Smith had no idea his nest egg would hatch
into a nasty bird of prey ready to gobble up the fat inheritance
he planned to leave his children.
The Fredericton businessman purchased 20
lots for an average price of $5,000 in the 1960’s. Today each is
worth roughly $50,000.
Smith is sitting on a million-dollar hot
potato. Should he die and leave the land to his baby-boomer kids,
they would have to come up with $300,000 to $400,000 to pay the taxes.
“He had absolutely no idea this could happen,”
says Brent Hanson, a retirement planning specialist with London Life
in Saint John, N.B., who is helping Smith sort out his finances.
“It’s not the kind of thing people think about.”

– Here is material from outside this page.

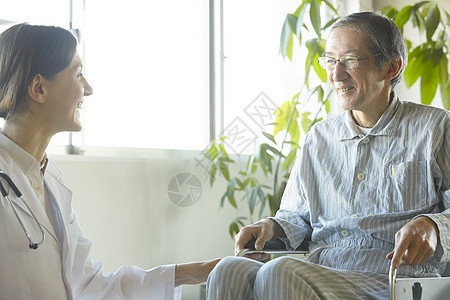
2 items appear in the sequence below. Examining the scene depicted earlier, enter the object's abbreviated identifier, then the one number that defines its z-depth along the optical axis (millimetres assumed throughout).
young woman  1345
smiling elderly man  1483
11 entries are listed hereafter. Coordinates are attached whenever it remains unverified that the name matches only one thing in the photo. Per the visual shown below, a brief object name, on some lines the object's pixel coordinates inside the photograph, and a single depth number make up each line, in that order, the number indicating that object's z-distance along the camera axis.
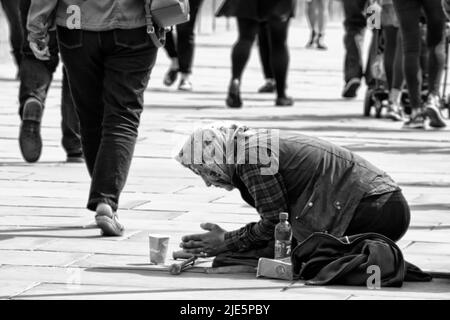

Welcome to Canada’s capital gains tax.
There’s a widespread perception that the
levy is only a problem for the rich; that death duties are pretty
much a thing of the past in Canada.
But in recent years, many businesses and
parcels of lands have been lost because the family estate didn’t
have enough money on hand to pay the capital gains. Before the heirs
could get their inheritance, they had to sell so Revenue Canada could
get its cut.
A lot of people say “This tax is never going
to affect me,” says Walter Robinson of the Canadian Taxpayers Federation
in Ottawa.
Affect many boomers
“Well, yes it is. It’s going to affect many
boomers as their parents are starting to pass on and they’re inheriting
a great deal of wealth.”
“Trillions of dollars in assets are supposed
to pass over the next 20 years or so from the boomers’ parents to
the boomers. These are Depression-era parents, and that’s where it
will really hit home. The debate will coincide with a lot of boomers
realizing this capital gain issue for the first time upon the death
of a parent or parents.”
Canada’s high capital gains tax rate is becoming
a political target as pressure grows on the federal government to
reduce taxes in a number of areas.
“We’re going to push up the temperature on
this whole issue of capital gains,” says Jason Kenney, Reform revenue
critic in the House of Commons.
“We’re launching an information campaign
on it. It’s a huge tax on savings and investments. People who started
small businesses and invested in them their whole lives find they
lose about 30 to 40 per cent of the value of the business when they
go to sell it. They can’t pass it on to their kids. It’s a very destructive
tax.”
There has been a capital gains tax in Canada
since the early 1970’s, but the federal government has steadily increased
the rate and gradually removed exemptions for most transactions.
The tax rate on capital gains is 75 per cent.
That means if someone makes $100,000 on a piece of land, the sale
of the stock or a business, $75,000is considered taxable income.
The situation is even worse
if your last surviving parent dies and leaves behind,
say, $250,000 in registered investments, either an RRSP or RRIF.
“Upon death, all $250,000 is
taken as income in the year of the death,” says Bill Jory,
an investment representative with the Edward Jones firm
in Ottawa.
“It’s all taxable. In that
respect, this is a nastier situation than the capital
gains and many people are not familiar with it at all.”